A comparable investigation is the ‘Digital platforms inquiry’ by the Australian Competition and Consumer Commission. The journalist union submitted that platforms be classified as media organisations for regulatory purpose, that they be forced to compensate media for using content, and a ‘good faith’ requirement where relevant to help legacy media negotiate with platforms.
The ACCC in December issued draft findings that said platforms threaten journalism and recommended greater oversight of the platforms (and algorithms) that send more than 50% of traffic to Australian news sites.[36] Facebook said such scrutiny is “unnecessary”, “unprecedented” and “unworkable”. The ACCC’s report is due in June.
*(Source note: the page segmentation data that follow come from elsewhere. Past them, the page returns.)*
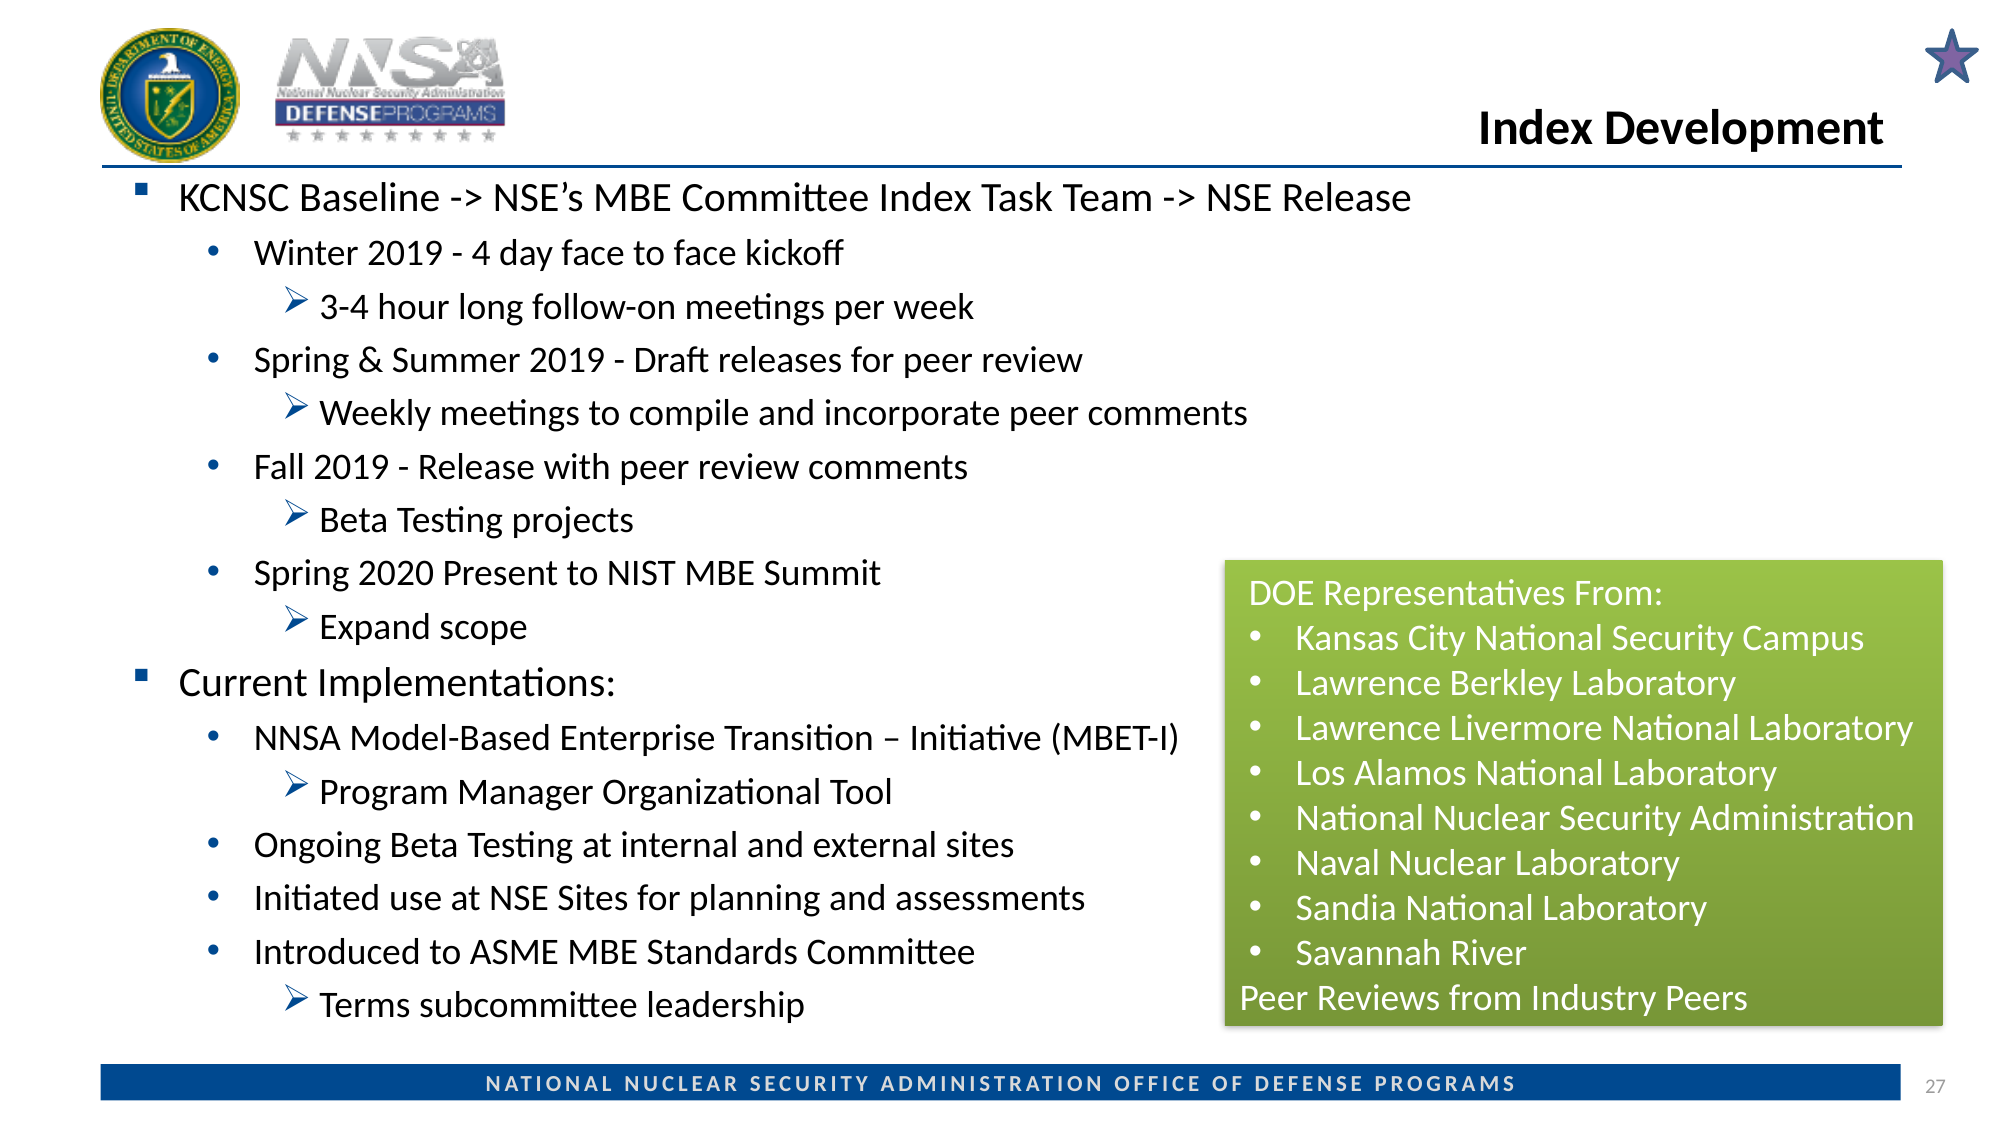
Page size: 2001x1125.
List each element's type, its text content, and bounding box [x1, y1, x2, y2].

list KCNSC Baseline -> NSE’s MBE Committee Index Task Team -> NSE Release Winter 2019 - 4 day face to face kickoff 3-4 hour long follow-on meetings per week Spring & Summer 2019 - Draft releases for peer review Weekly meetings to compile and incorporate peer comments Fall 2019 - Release with peer review comments Beta Testing projects Spring 2020 Present to NIST MBE Summit Expand scope Current Implementations: NNSA Model-Based Enterprise Transition – Initiative (MBET-I) Program Manager Organizational Tool Ongoing Beta Testing at internal and external sites Initiated use at NSE Sites for planning and assessments Introduced to ASME MBE Standards Committee Terms subcommittee leadership [116, 162, 1900, 998]
slide_number 27 [1827, 1062, 1962, 1107]
picture [100, 28, 240, 163]
title Index Development [549, 26, 1900, 162]
picture [274, 34, 507, 146]
text_box [1925, 28, 1979, 83]
text_box DOE Representatives From: Kansas City National Security Campus Lawrence Berkley Laboratory Lawrence Livermore National Laboratory Los Alamos National Laboratory National Nuclear Security Administration Naval Nuclear Laboratory Sandia National Laboratory Savannah River Peer Reviews from Industry Peers [1224, 560, 1943, 1026]
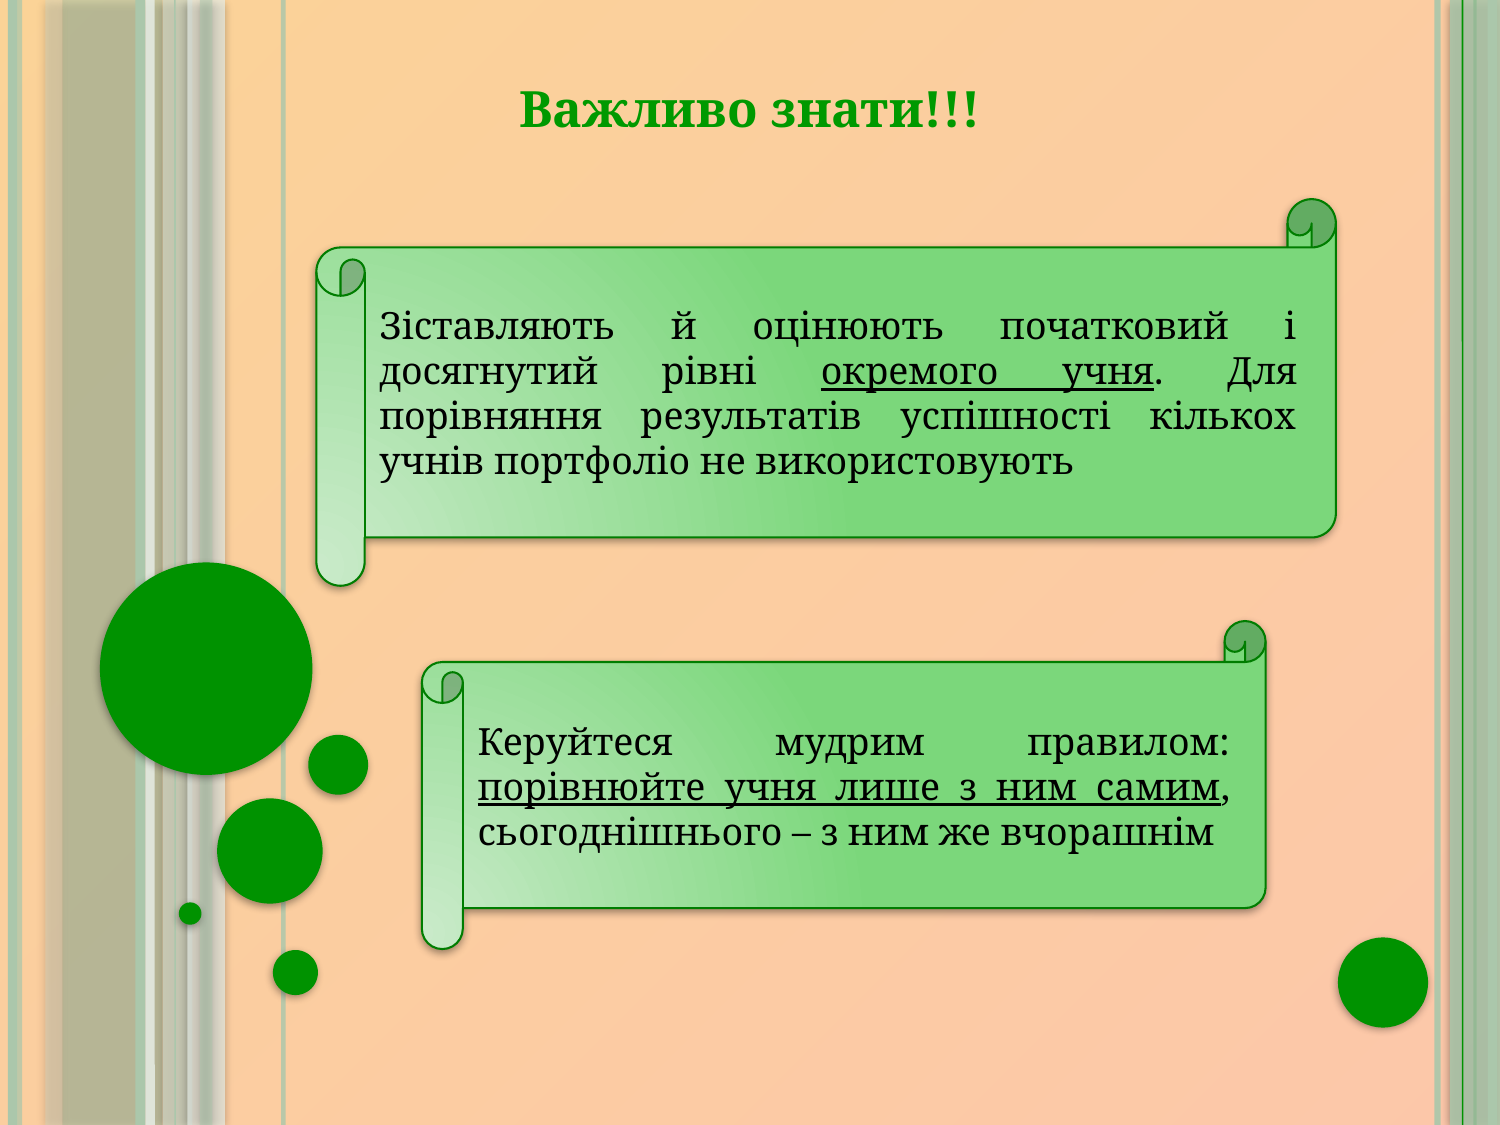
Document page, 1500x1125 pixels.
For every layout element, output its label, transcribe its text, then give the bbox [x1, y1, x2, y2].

text_box Зіставляють й оцінюють початковий і досягнутий рівні окремого учня. Для порівняння результатів успішності кількох учнів портфоліо не використовують [315, 198, 1337, 587]
list [304, 234, 1466, 704]
text_box Керуйтеся мудрим правилом: порівнюйте учня лише з ним самим, сьогоднішнього – з ним же вчорашнім [420, 619, 1267, 951]
text_box Важливо знати!!! [0, 70, 1500, 145]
The blow to society from the loss of quality journalism makes the case for government intervention, as the UK inquiry suggested. Many ways are being debated or attempted. The EU in March, for instance, passed copyright laws to protect content. Last year, the Canadian government pledged C$50 million to a fund that supports local journalism. Initial questions that need answering are which news organisations should be helped. However the money is directed, though, an overarching problem is that such aid tends to quell media scrutiny of government. The French government each year pays hundreds of millions of euros to subsidise newspapers that are renowned for being submissive to the state.
Perhaps the worst way for a government to respond would be to create a public broadcaster that competed nationwide against privately owned print, radio and TV. Yet that is the challenge posed by the Australian Broadcasting Corporation. While the ABC fulfils functions private media can’t profitably, media companies have criticised the ABC’s spread into digital because it reduces demand for their paywalled content. In the UK, the newspaper trade body has raised the concerns about the British Broadcasting Corporation’s news websites, as did the UK inquiry even though it was outside its remit. The danger for Australia is the ABC becomes so powerful in a devastated media environment that an unscrupulous government turns an arm of the state into a tool of the executive, as public broadcasters are in some liberal democracies.
One hope for the media is that the tech companies need content. This self-interest might explain why Facebook has launched the Facebook Journalism Project to invest in journalism. In another recognition of the need to nurture content, Apple has launched the subscription-based Apple News+ to direct revenue to publishers based on views. In the US, Apple News+ charges US$9.99 a month for access to about 300 publications. The disadvantages for traditional media include that Apple takes a 50% cut. Another is that publishers could cannibalise paywalled subscription. A third drawback is that Apple News+ does little, if anything, to help local papers.
The Globe and Mail of Canada makes some content available for no charge on Apple News+ but it has not joined the service. People must pay to read its latest on the Trudeau scandal and whatever other scoops this and other quality papers can still break as they struggle to make a future for themselves in the digital age.